Dies gelte besonders für bestimmte Personengruppen. Die Deutsche Stiftung Patientenschutz fordert bundesweite Maßstäbe und Grundkonzepte in Pflegeeinrichtungen. Das Wichtigste, sagt deren Vorsitzender Eugen Brysch, sei eine lückenlose Dokumentation. Zudem müssten in jedem Heim drei Bereiche eingerichtet werden: einer für Gesunde, einer für Corona-Infizierte und ein Graubereich für jene, die infiziert sein könnten.

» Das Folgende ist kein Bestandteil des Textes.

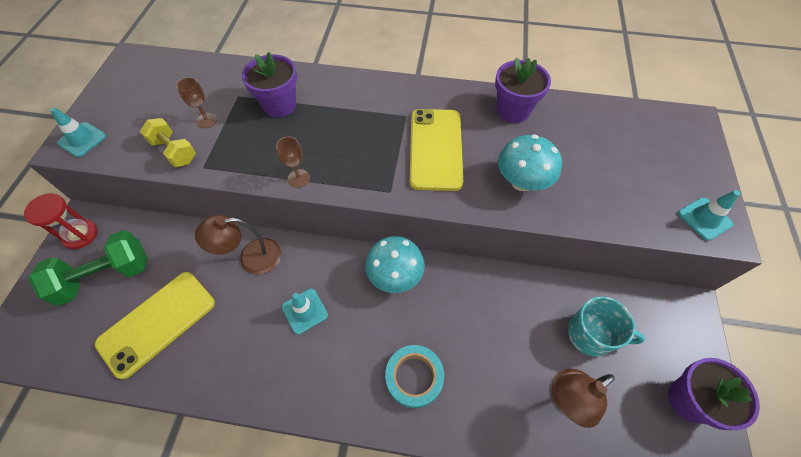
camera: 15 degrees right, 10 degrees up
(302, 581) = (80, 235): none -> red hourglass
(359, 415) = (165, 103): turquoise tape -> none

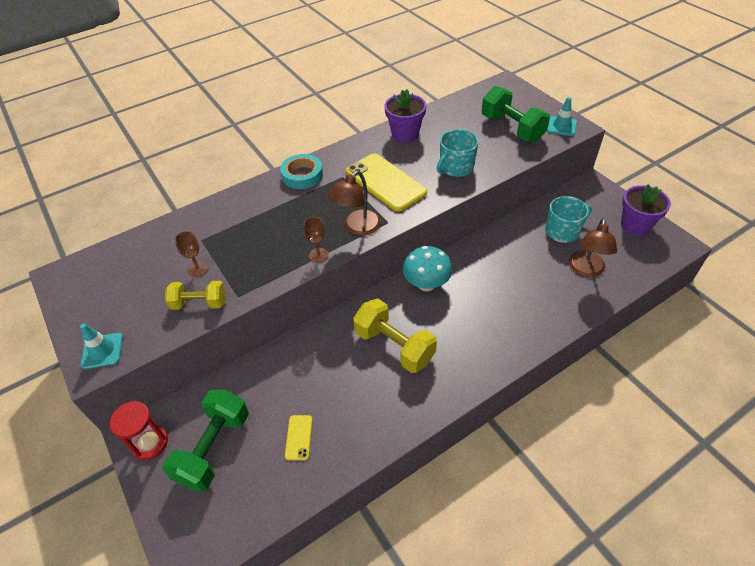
camera: 40 degrees left, 10 degrees down
(157, 323) = (299, 437): yellow phone -> yellow phone, size x0.45
(251, 258) = (317, 347): brown lamp -> brown lamp (357, 228)
(279, 105) = (243, 225): purple flower pot -> none
(305, 311) = (394, 346): turquoise traffic cone -> yellow dumbbell
(414, 377) = (501, 324): turquoise tape -> turquoise tape (302, 175)
(521, 182) = (456, 167): turquoise mushroom -> turquoise mug
(637, 180) = (512, 128): none -> green dumbbell

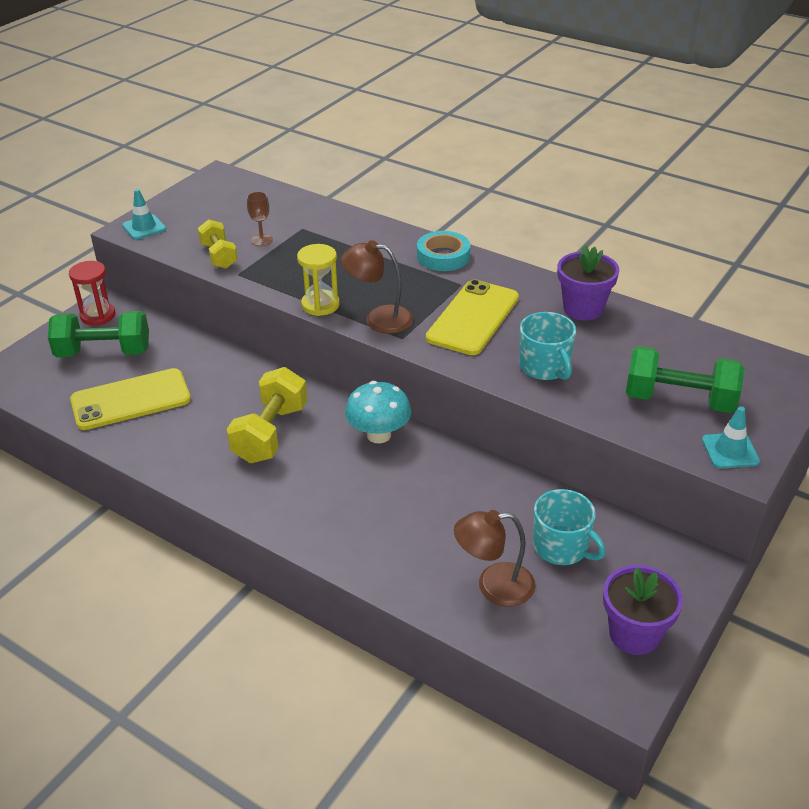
camera: 65 degrees right, 10 degrees down
(299, 437) = (131, 400): yellow phone -> yellow phone, size x2.25
(318, 255) = (320, 305): brown goblet -> yellow hourglass
(456, 167) = (545, 367): turquoise mug -> turquoise mug turned 135 degrees counterclockwise
(512, 128) = (679, 400): green dumbbell -> green dumbbell turned 75 degrees clockwise

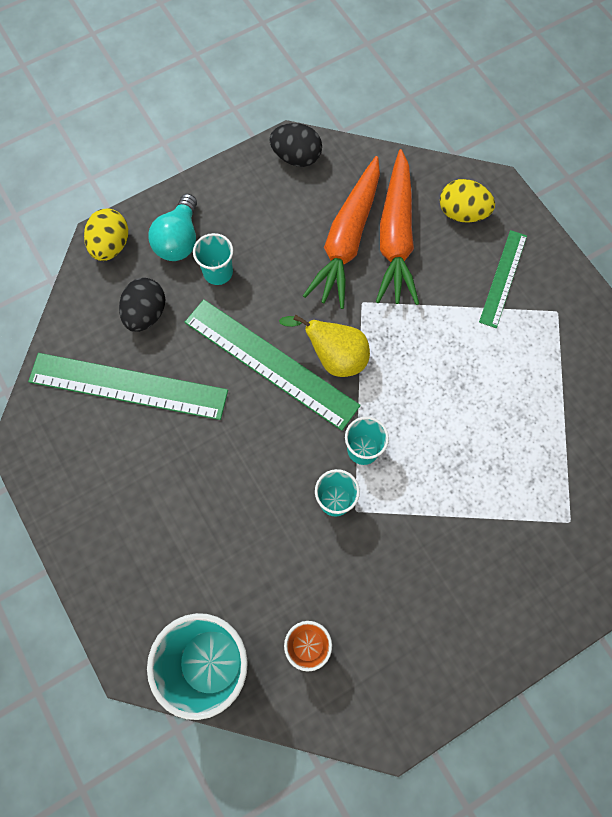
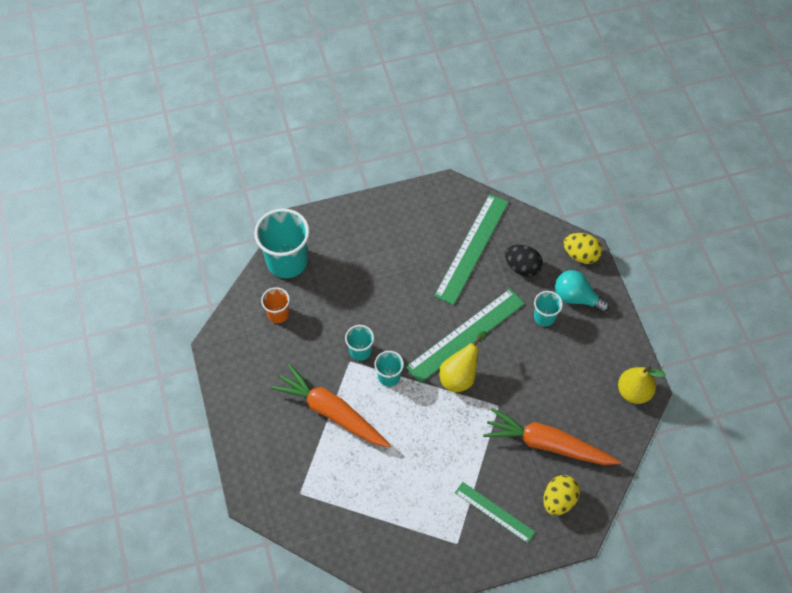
camera: 105 degrees right, 10 degrees down
(296, 157) = (633, 392): black egg -> yellow pear
(347, 239) = (552, 409): orange carrot -> orange carrot (331, 412)

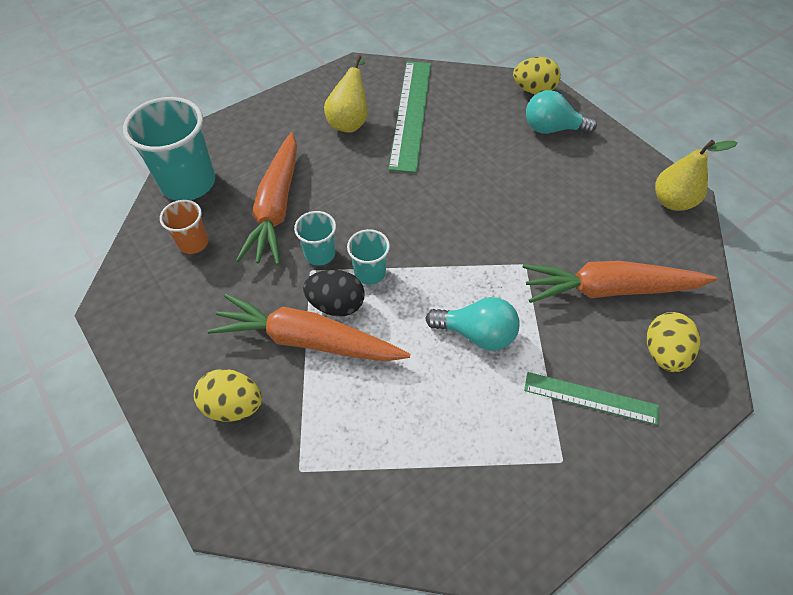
camera: 20 degrees left, 5 degrees down
(273, 440) = (233, 405): none -> yellow egg
(342, 302) = (276, 207): none -> orange carrot
(441, 445) = (476, 334): none -> turquoise light bulb
(460, 376) = (460, 245): yellow pear -> yellow pear (350, 121)
(466, 335) = (446, 199): green ruler -> none
(522, 267) = (476, 117): black egg -> black egg (336, 304)
(544, 317) = (527, 156): turquoise cup -> none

Auch die pflegepolitische Sprecherin der Grünen-Bundestagsfraktion, Kordula Schulz-Asche, fordert "bundesweit möglichst einheitliche Kriterien", sagte sie der "Welt".

Das Bundesgesundheitsministerium verwies darauf, dass das Robert-Koch-Institut bereits "fachliche Hilfestellungen" entwickelt habe. Anders äußerte sich hingegen das Bundesfamilienministerium: "Wir brauchen mehr Klarheit - auch für das Personal in den Pflegeeinrichtungen." Dafür seien "mehr Tests nötig und gleichzeitig ausreichend Schutzausrüstung". Daran arbeite die Bundesregierung, hieß es aus dem Ministerium. Derzeit laufen nach Recherchen der "Welt" bundesweit bei mindestens fünf Staatsanwaltschaften Ermittlungsverfahren in Zusammenhang mit Heimen und der Coronakrise. In Berlin ermittelt zudem das Landeskriminalamt (LKA). Ein Sprecher bestätigte der "W elt", dass ein entsprechendes Verfahren wegen des Verdachts der fahrlässigen Tötung andauere. Deutschlandweit gibt es rund 14.000 Heime. Laut Robert-Koch-Institut sind dort schon mindestens 1.500 Menschen an Covid-19 gestorben.